Il cancelliere tedesco Merz rifiuta di partecipare al Board of Peace di Washington
DALLA NOSTRA INVIATA
AMBURGO – Il cancelliere tedesco Friedrich Merz non parteciperà al Board of Peace che si terrà a Washington. Fonti del governo tedesco hanno confermato esplicitamente a giornalisti italiani che “Merz ha continui contatti con Meloni, ma è chiaro che non andrà a Washington”, né come partecipante né come osservatore, riporta Attuale.

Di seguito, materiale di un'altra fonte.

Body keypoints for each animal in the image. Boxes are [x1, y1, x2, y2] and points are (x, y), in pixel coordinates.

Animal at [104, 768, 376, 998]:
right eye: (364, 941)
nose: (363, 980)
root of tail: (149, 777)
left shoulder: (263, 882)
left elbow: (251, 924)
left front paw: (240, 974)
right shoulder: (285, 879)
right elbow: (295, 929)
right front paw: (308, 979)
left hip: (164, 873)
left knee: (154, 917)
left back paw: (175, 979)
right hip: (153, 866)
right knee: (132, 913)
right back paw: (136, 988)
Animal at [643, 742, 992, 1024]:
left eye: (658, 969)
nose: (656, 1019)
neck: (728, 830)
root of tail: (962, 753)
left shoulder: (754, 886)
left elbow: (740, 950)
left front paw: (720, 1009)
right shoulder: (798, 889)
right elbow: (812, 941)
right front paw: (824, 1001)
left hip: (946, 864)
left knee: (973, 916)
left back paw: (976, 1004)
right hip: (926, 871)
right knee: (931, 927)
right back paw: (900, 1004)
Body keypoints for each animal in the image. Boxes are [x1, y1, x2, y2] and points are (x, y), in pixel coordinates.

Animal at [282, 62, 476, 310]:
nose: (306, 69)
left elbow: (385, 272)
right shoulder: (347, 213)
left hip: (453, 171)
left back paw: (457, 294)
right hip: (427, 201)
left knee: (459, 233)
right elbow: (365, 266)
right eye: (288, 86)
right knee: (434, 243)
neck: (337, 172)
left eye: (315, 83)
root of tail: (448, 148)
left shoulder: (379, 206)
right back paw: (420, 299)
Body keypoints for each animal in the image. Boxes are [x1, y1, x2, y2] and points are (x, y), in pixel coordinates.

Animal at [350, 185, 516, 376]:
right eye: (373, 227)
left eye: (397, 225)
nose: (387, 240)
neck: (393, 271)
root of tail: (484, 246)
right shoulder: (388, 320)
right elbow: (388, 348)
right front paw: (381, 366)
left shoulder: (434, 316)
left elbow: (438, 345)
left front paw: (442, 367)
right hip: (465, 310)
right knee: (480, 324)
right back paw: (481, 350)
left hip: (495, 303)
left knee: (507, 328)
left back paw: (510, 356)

Dopo il rinnovato interesse in Italia, la Germania ha invece chiuso definitivamente il dibattito. Merz, già il 23 gennaio all’evento di Villa Pamphilj, aveva sottolineato che l’attuale struttura del Board of Peace non può essere accettata dalla Germania per ragioni di diritto costituzionale.

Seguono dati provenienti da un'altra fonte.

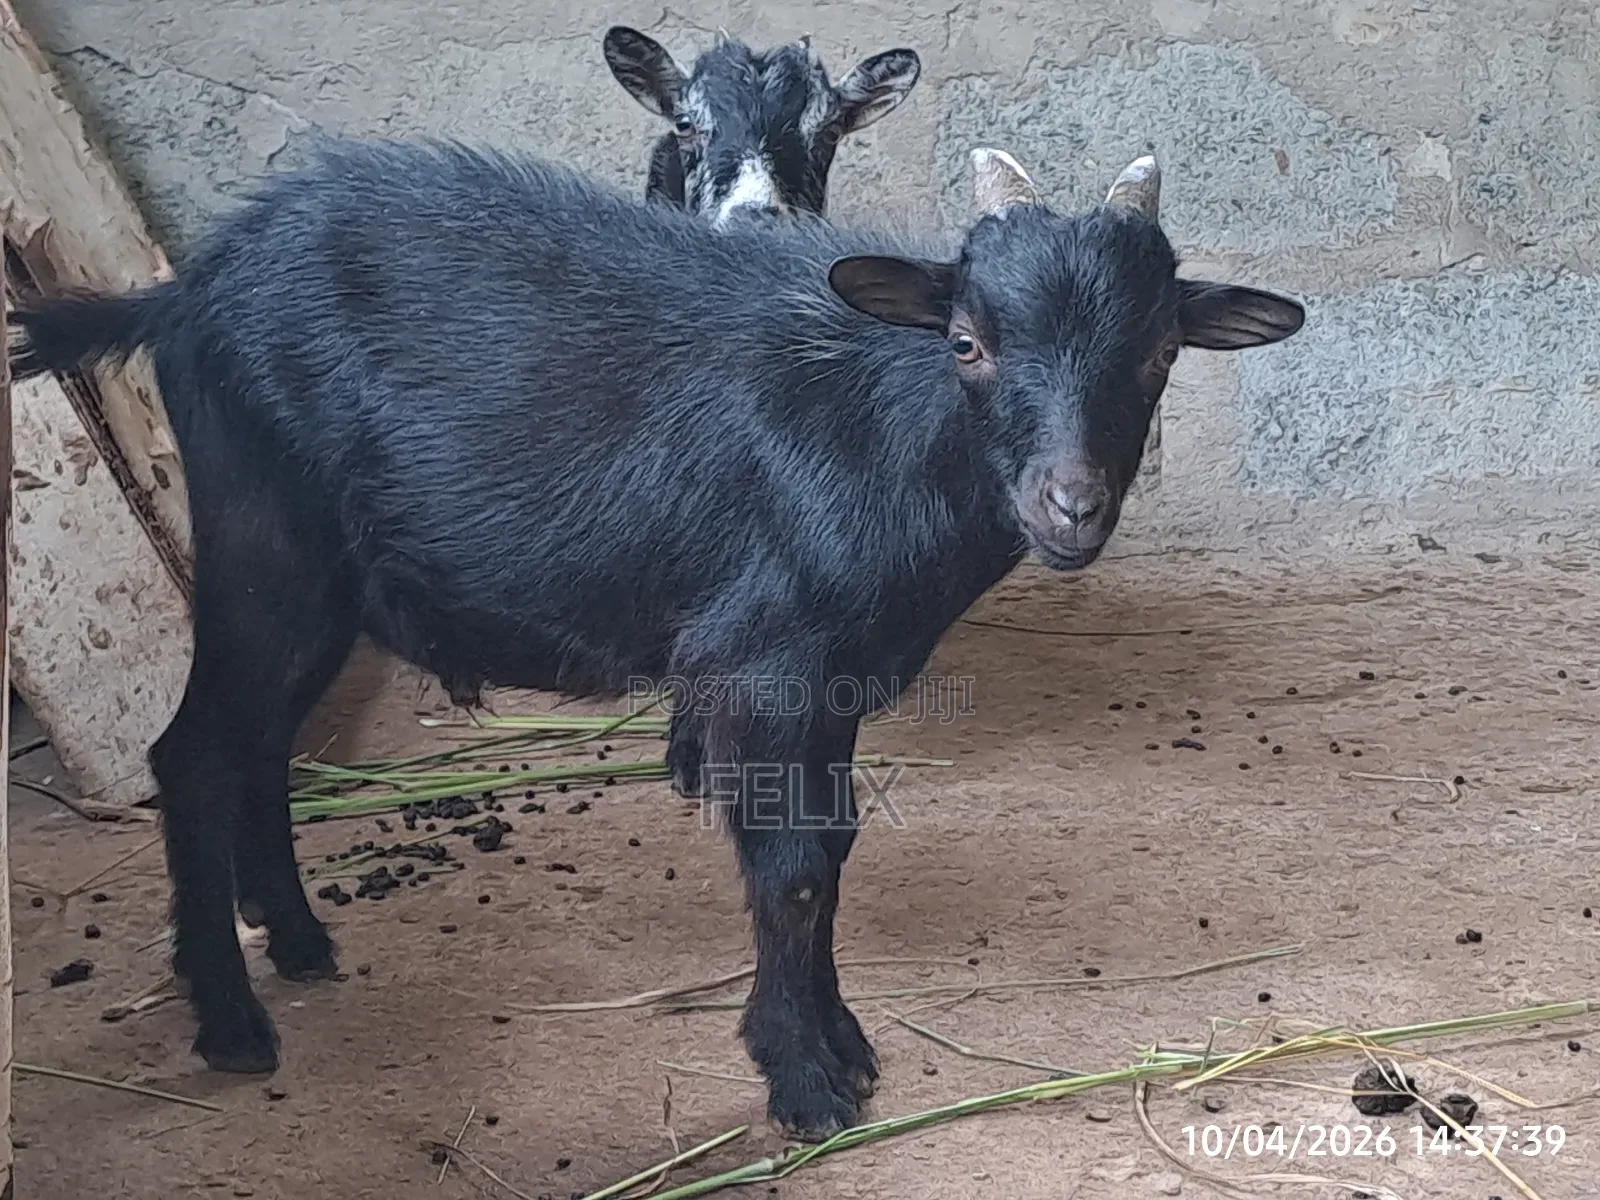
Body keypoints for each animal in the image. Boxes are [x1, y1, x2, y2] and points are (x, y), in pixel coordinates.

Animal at [9, 139, 1304, 1140]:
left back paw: (299, 941)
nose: (1070, 507)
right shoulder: (757, 666)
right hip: (262, 549)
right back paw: (232, 1024)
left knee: (262, 748)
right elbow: (790, 872)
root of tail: (182, 295)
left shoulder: (832, 678)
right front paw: (805, 1083)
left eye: (1158, 352)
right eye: (967, 342)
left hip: (323, 589)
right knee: (191, 753)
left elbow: (832, 852)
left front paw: (840, 1044)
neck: (884, 428)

Questa posizione contrasta con la situazione italiana, dove la questione è ancora aperta. Berlino ritiene di non potere partecipare a un organismo che vorrebbe sostituirsi all’Onu, soprattutto in un momento in cui non ci sono prospettive concrete per attuare una seconda fase del cessate il fuoco a Gaza.

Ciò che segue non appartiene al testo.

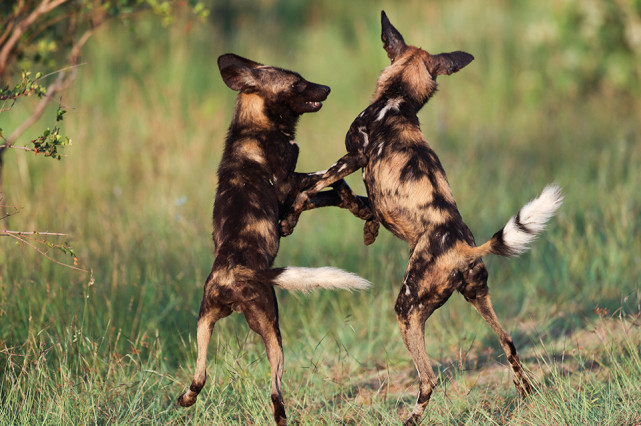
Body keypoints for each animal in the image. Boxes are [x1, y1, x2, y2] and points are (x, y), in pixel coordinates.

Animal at [175, 55, 376, 424]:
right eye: (296, 84)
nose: (327, 88)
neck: (257, 126)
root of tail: (234, 274)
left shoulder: (291, 187)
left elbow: (327, 191)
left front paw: (361, 207)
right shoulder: (287, 183)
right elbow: (326, 184)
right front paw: (355, 204)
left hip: (203, 322)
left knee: (199, 375)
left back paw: (186, 399)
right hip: (274, 330)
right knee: (274, 391)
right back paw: (281, 415)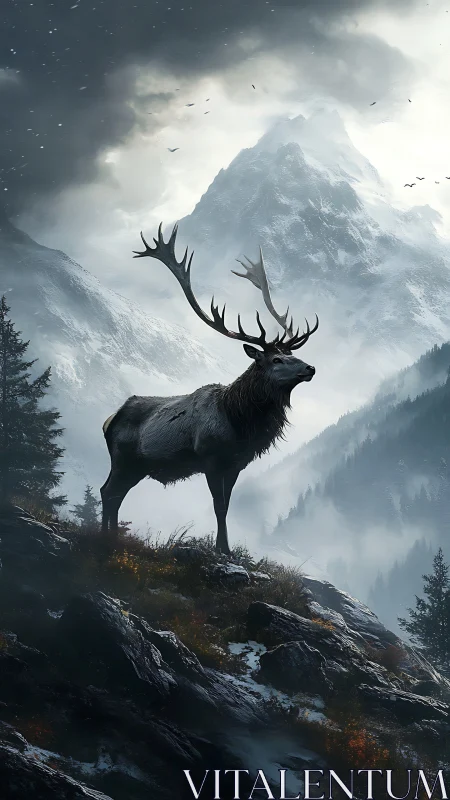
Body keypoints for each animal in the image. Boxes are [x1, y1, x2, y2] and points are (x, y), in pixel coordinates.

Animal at [100, 223, 318, 555]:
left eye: (292, 354)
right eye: (276, 359)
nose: (310, 368)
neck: (240, 420)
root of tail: (109, 419)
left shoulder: (238, 463)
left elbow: (226, 505)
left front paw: (225, 547)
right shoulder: (212, 459)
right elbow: (219, 506)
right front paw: (222, 549)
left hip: (136, 465)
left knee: (113, 494)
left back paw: (111, 537)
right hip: (124, 458)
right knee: (108, 492)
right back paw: (103, 537)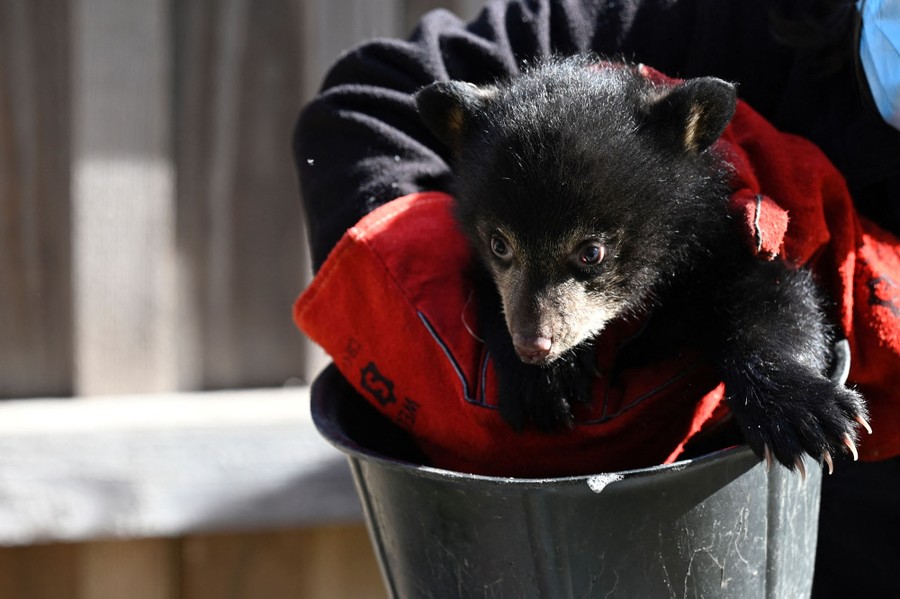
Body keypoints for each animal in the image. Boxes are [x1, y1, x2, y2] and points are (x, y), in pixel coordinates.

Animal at [414, 56, 869, 472]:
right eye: (498, 244)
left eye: (591, 252)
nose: (533, 346)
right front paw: (543, 386)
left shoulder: (740, 231)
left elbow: (779, 298)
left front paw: (808, 415)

Nonostante l’alleanza storica della Germania con Israele, frutto del passato legato alla Shoah, Merz ha mantenuto una certa distanza su iniziative controverse, come quella della presidente del Parlamento tedesco, Julia Klöckner, che ha visitato Gaza con l’uniforme militare israeliana.
Merz, pur coltivando i rapporti con l’ex presidente degli Stati Uniti Trump, ha chiarito che sostiene la cooperazione pragmatica solo se non svilisce la sovranità tedesca. È previsto un suo viaggio a Washington dal 2 al 4 marzo, dove discuterà di strategie comuni senza compromettere la posizione della Germania.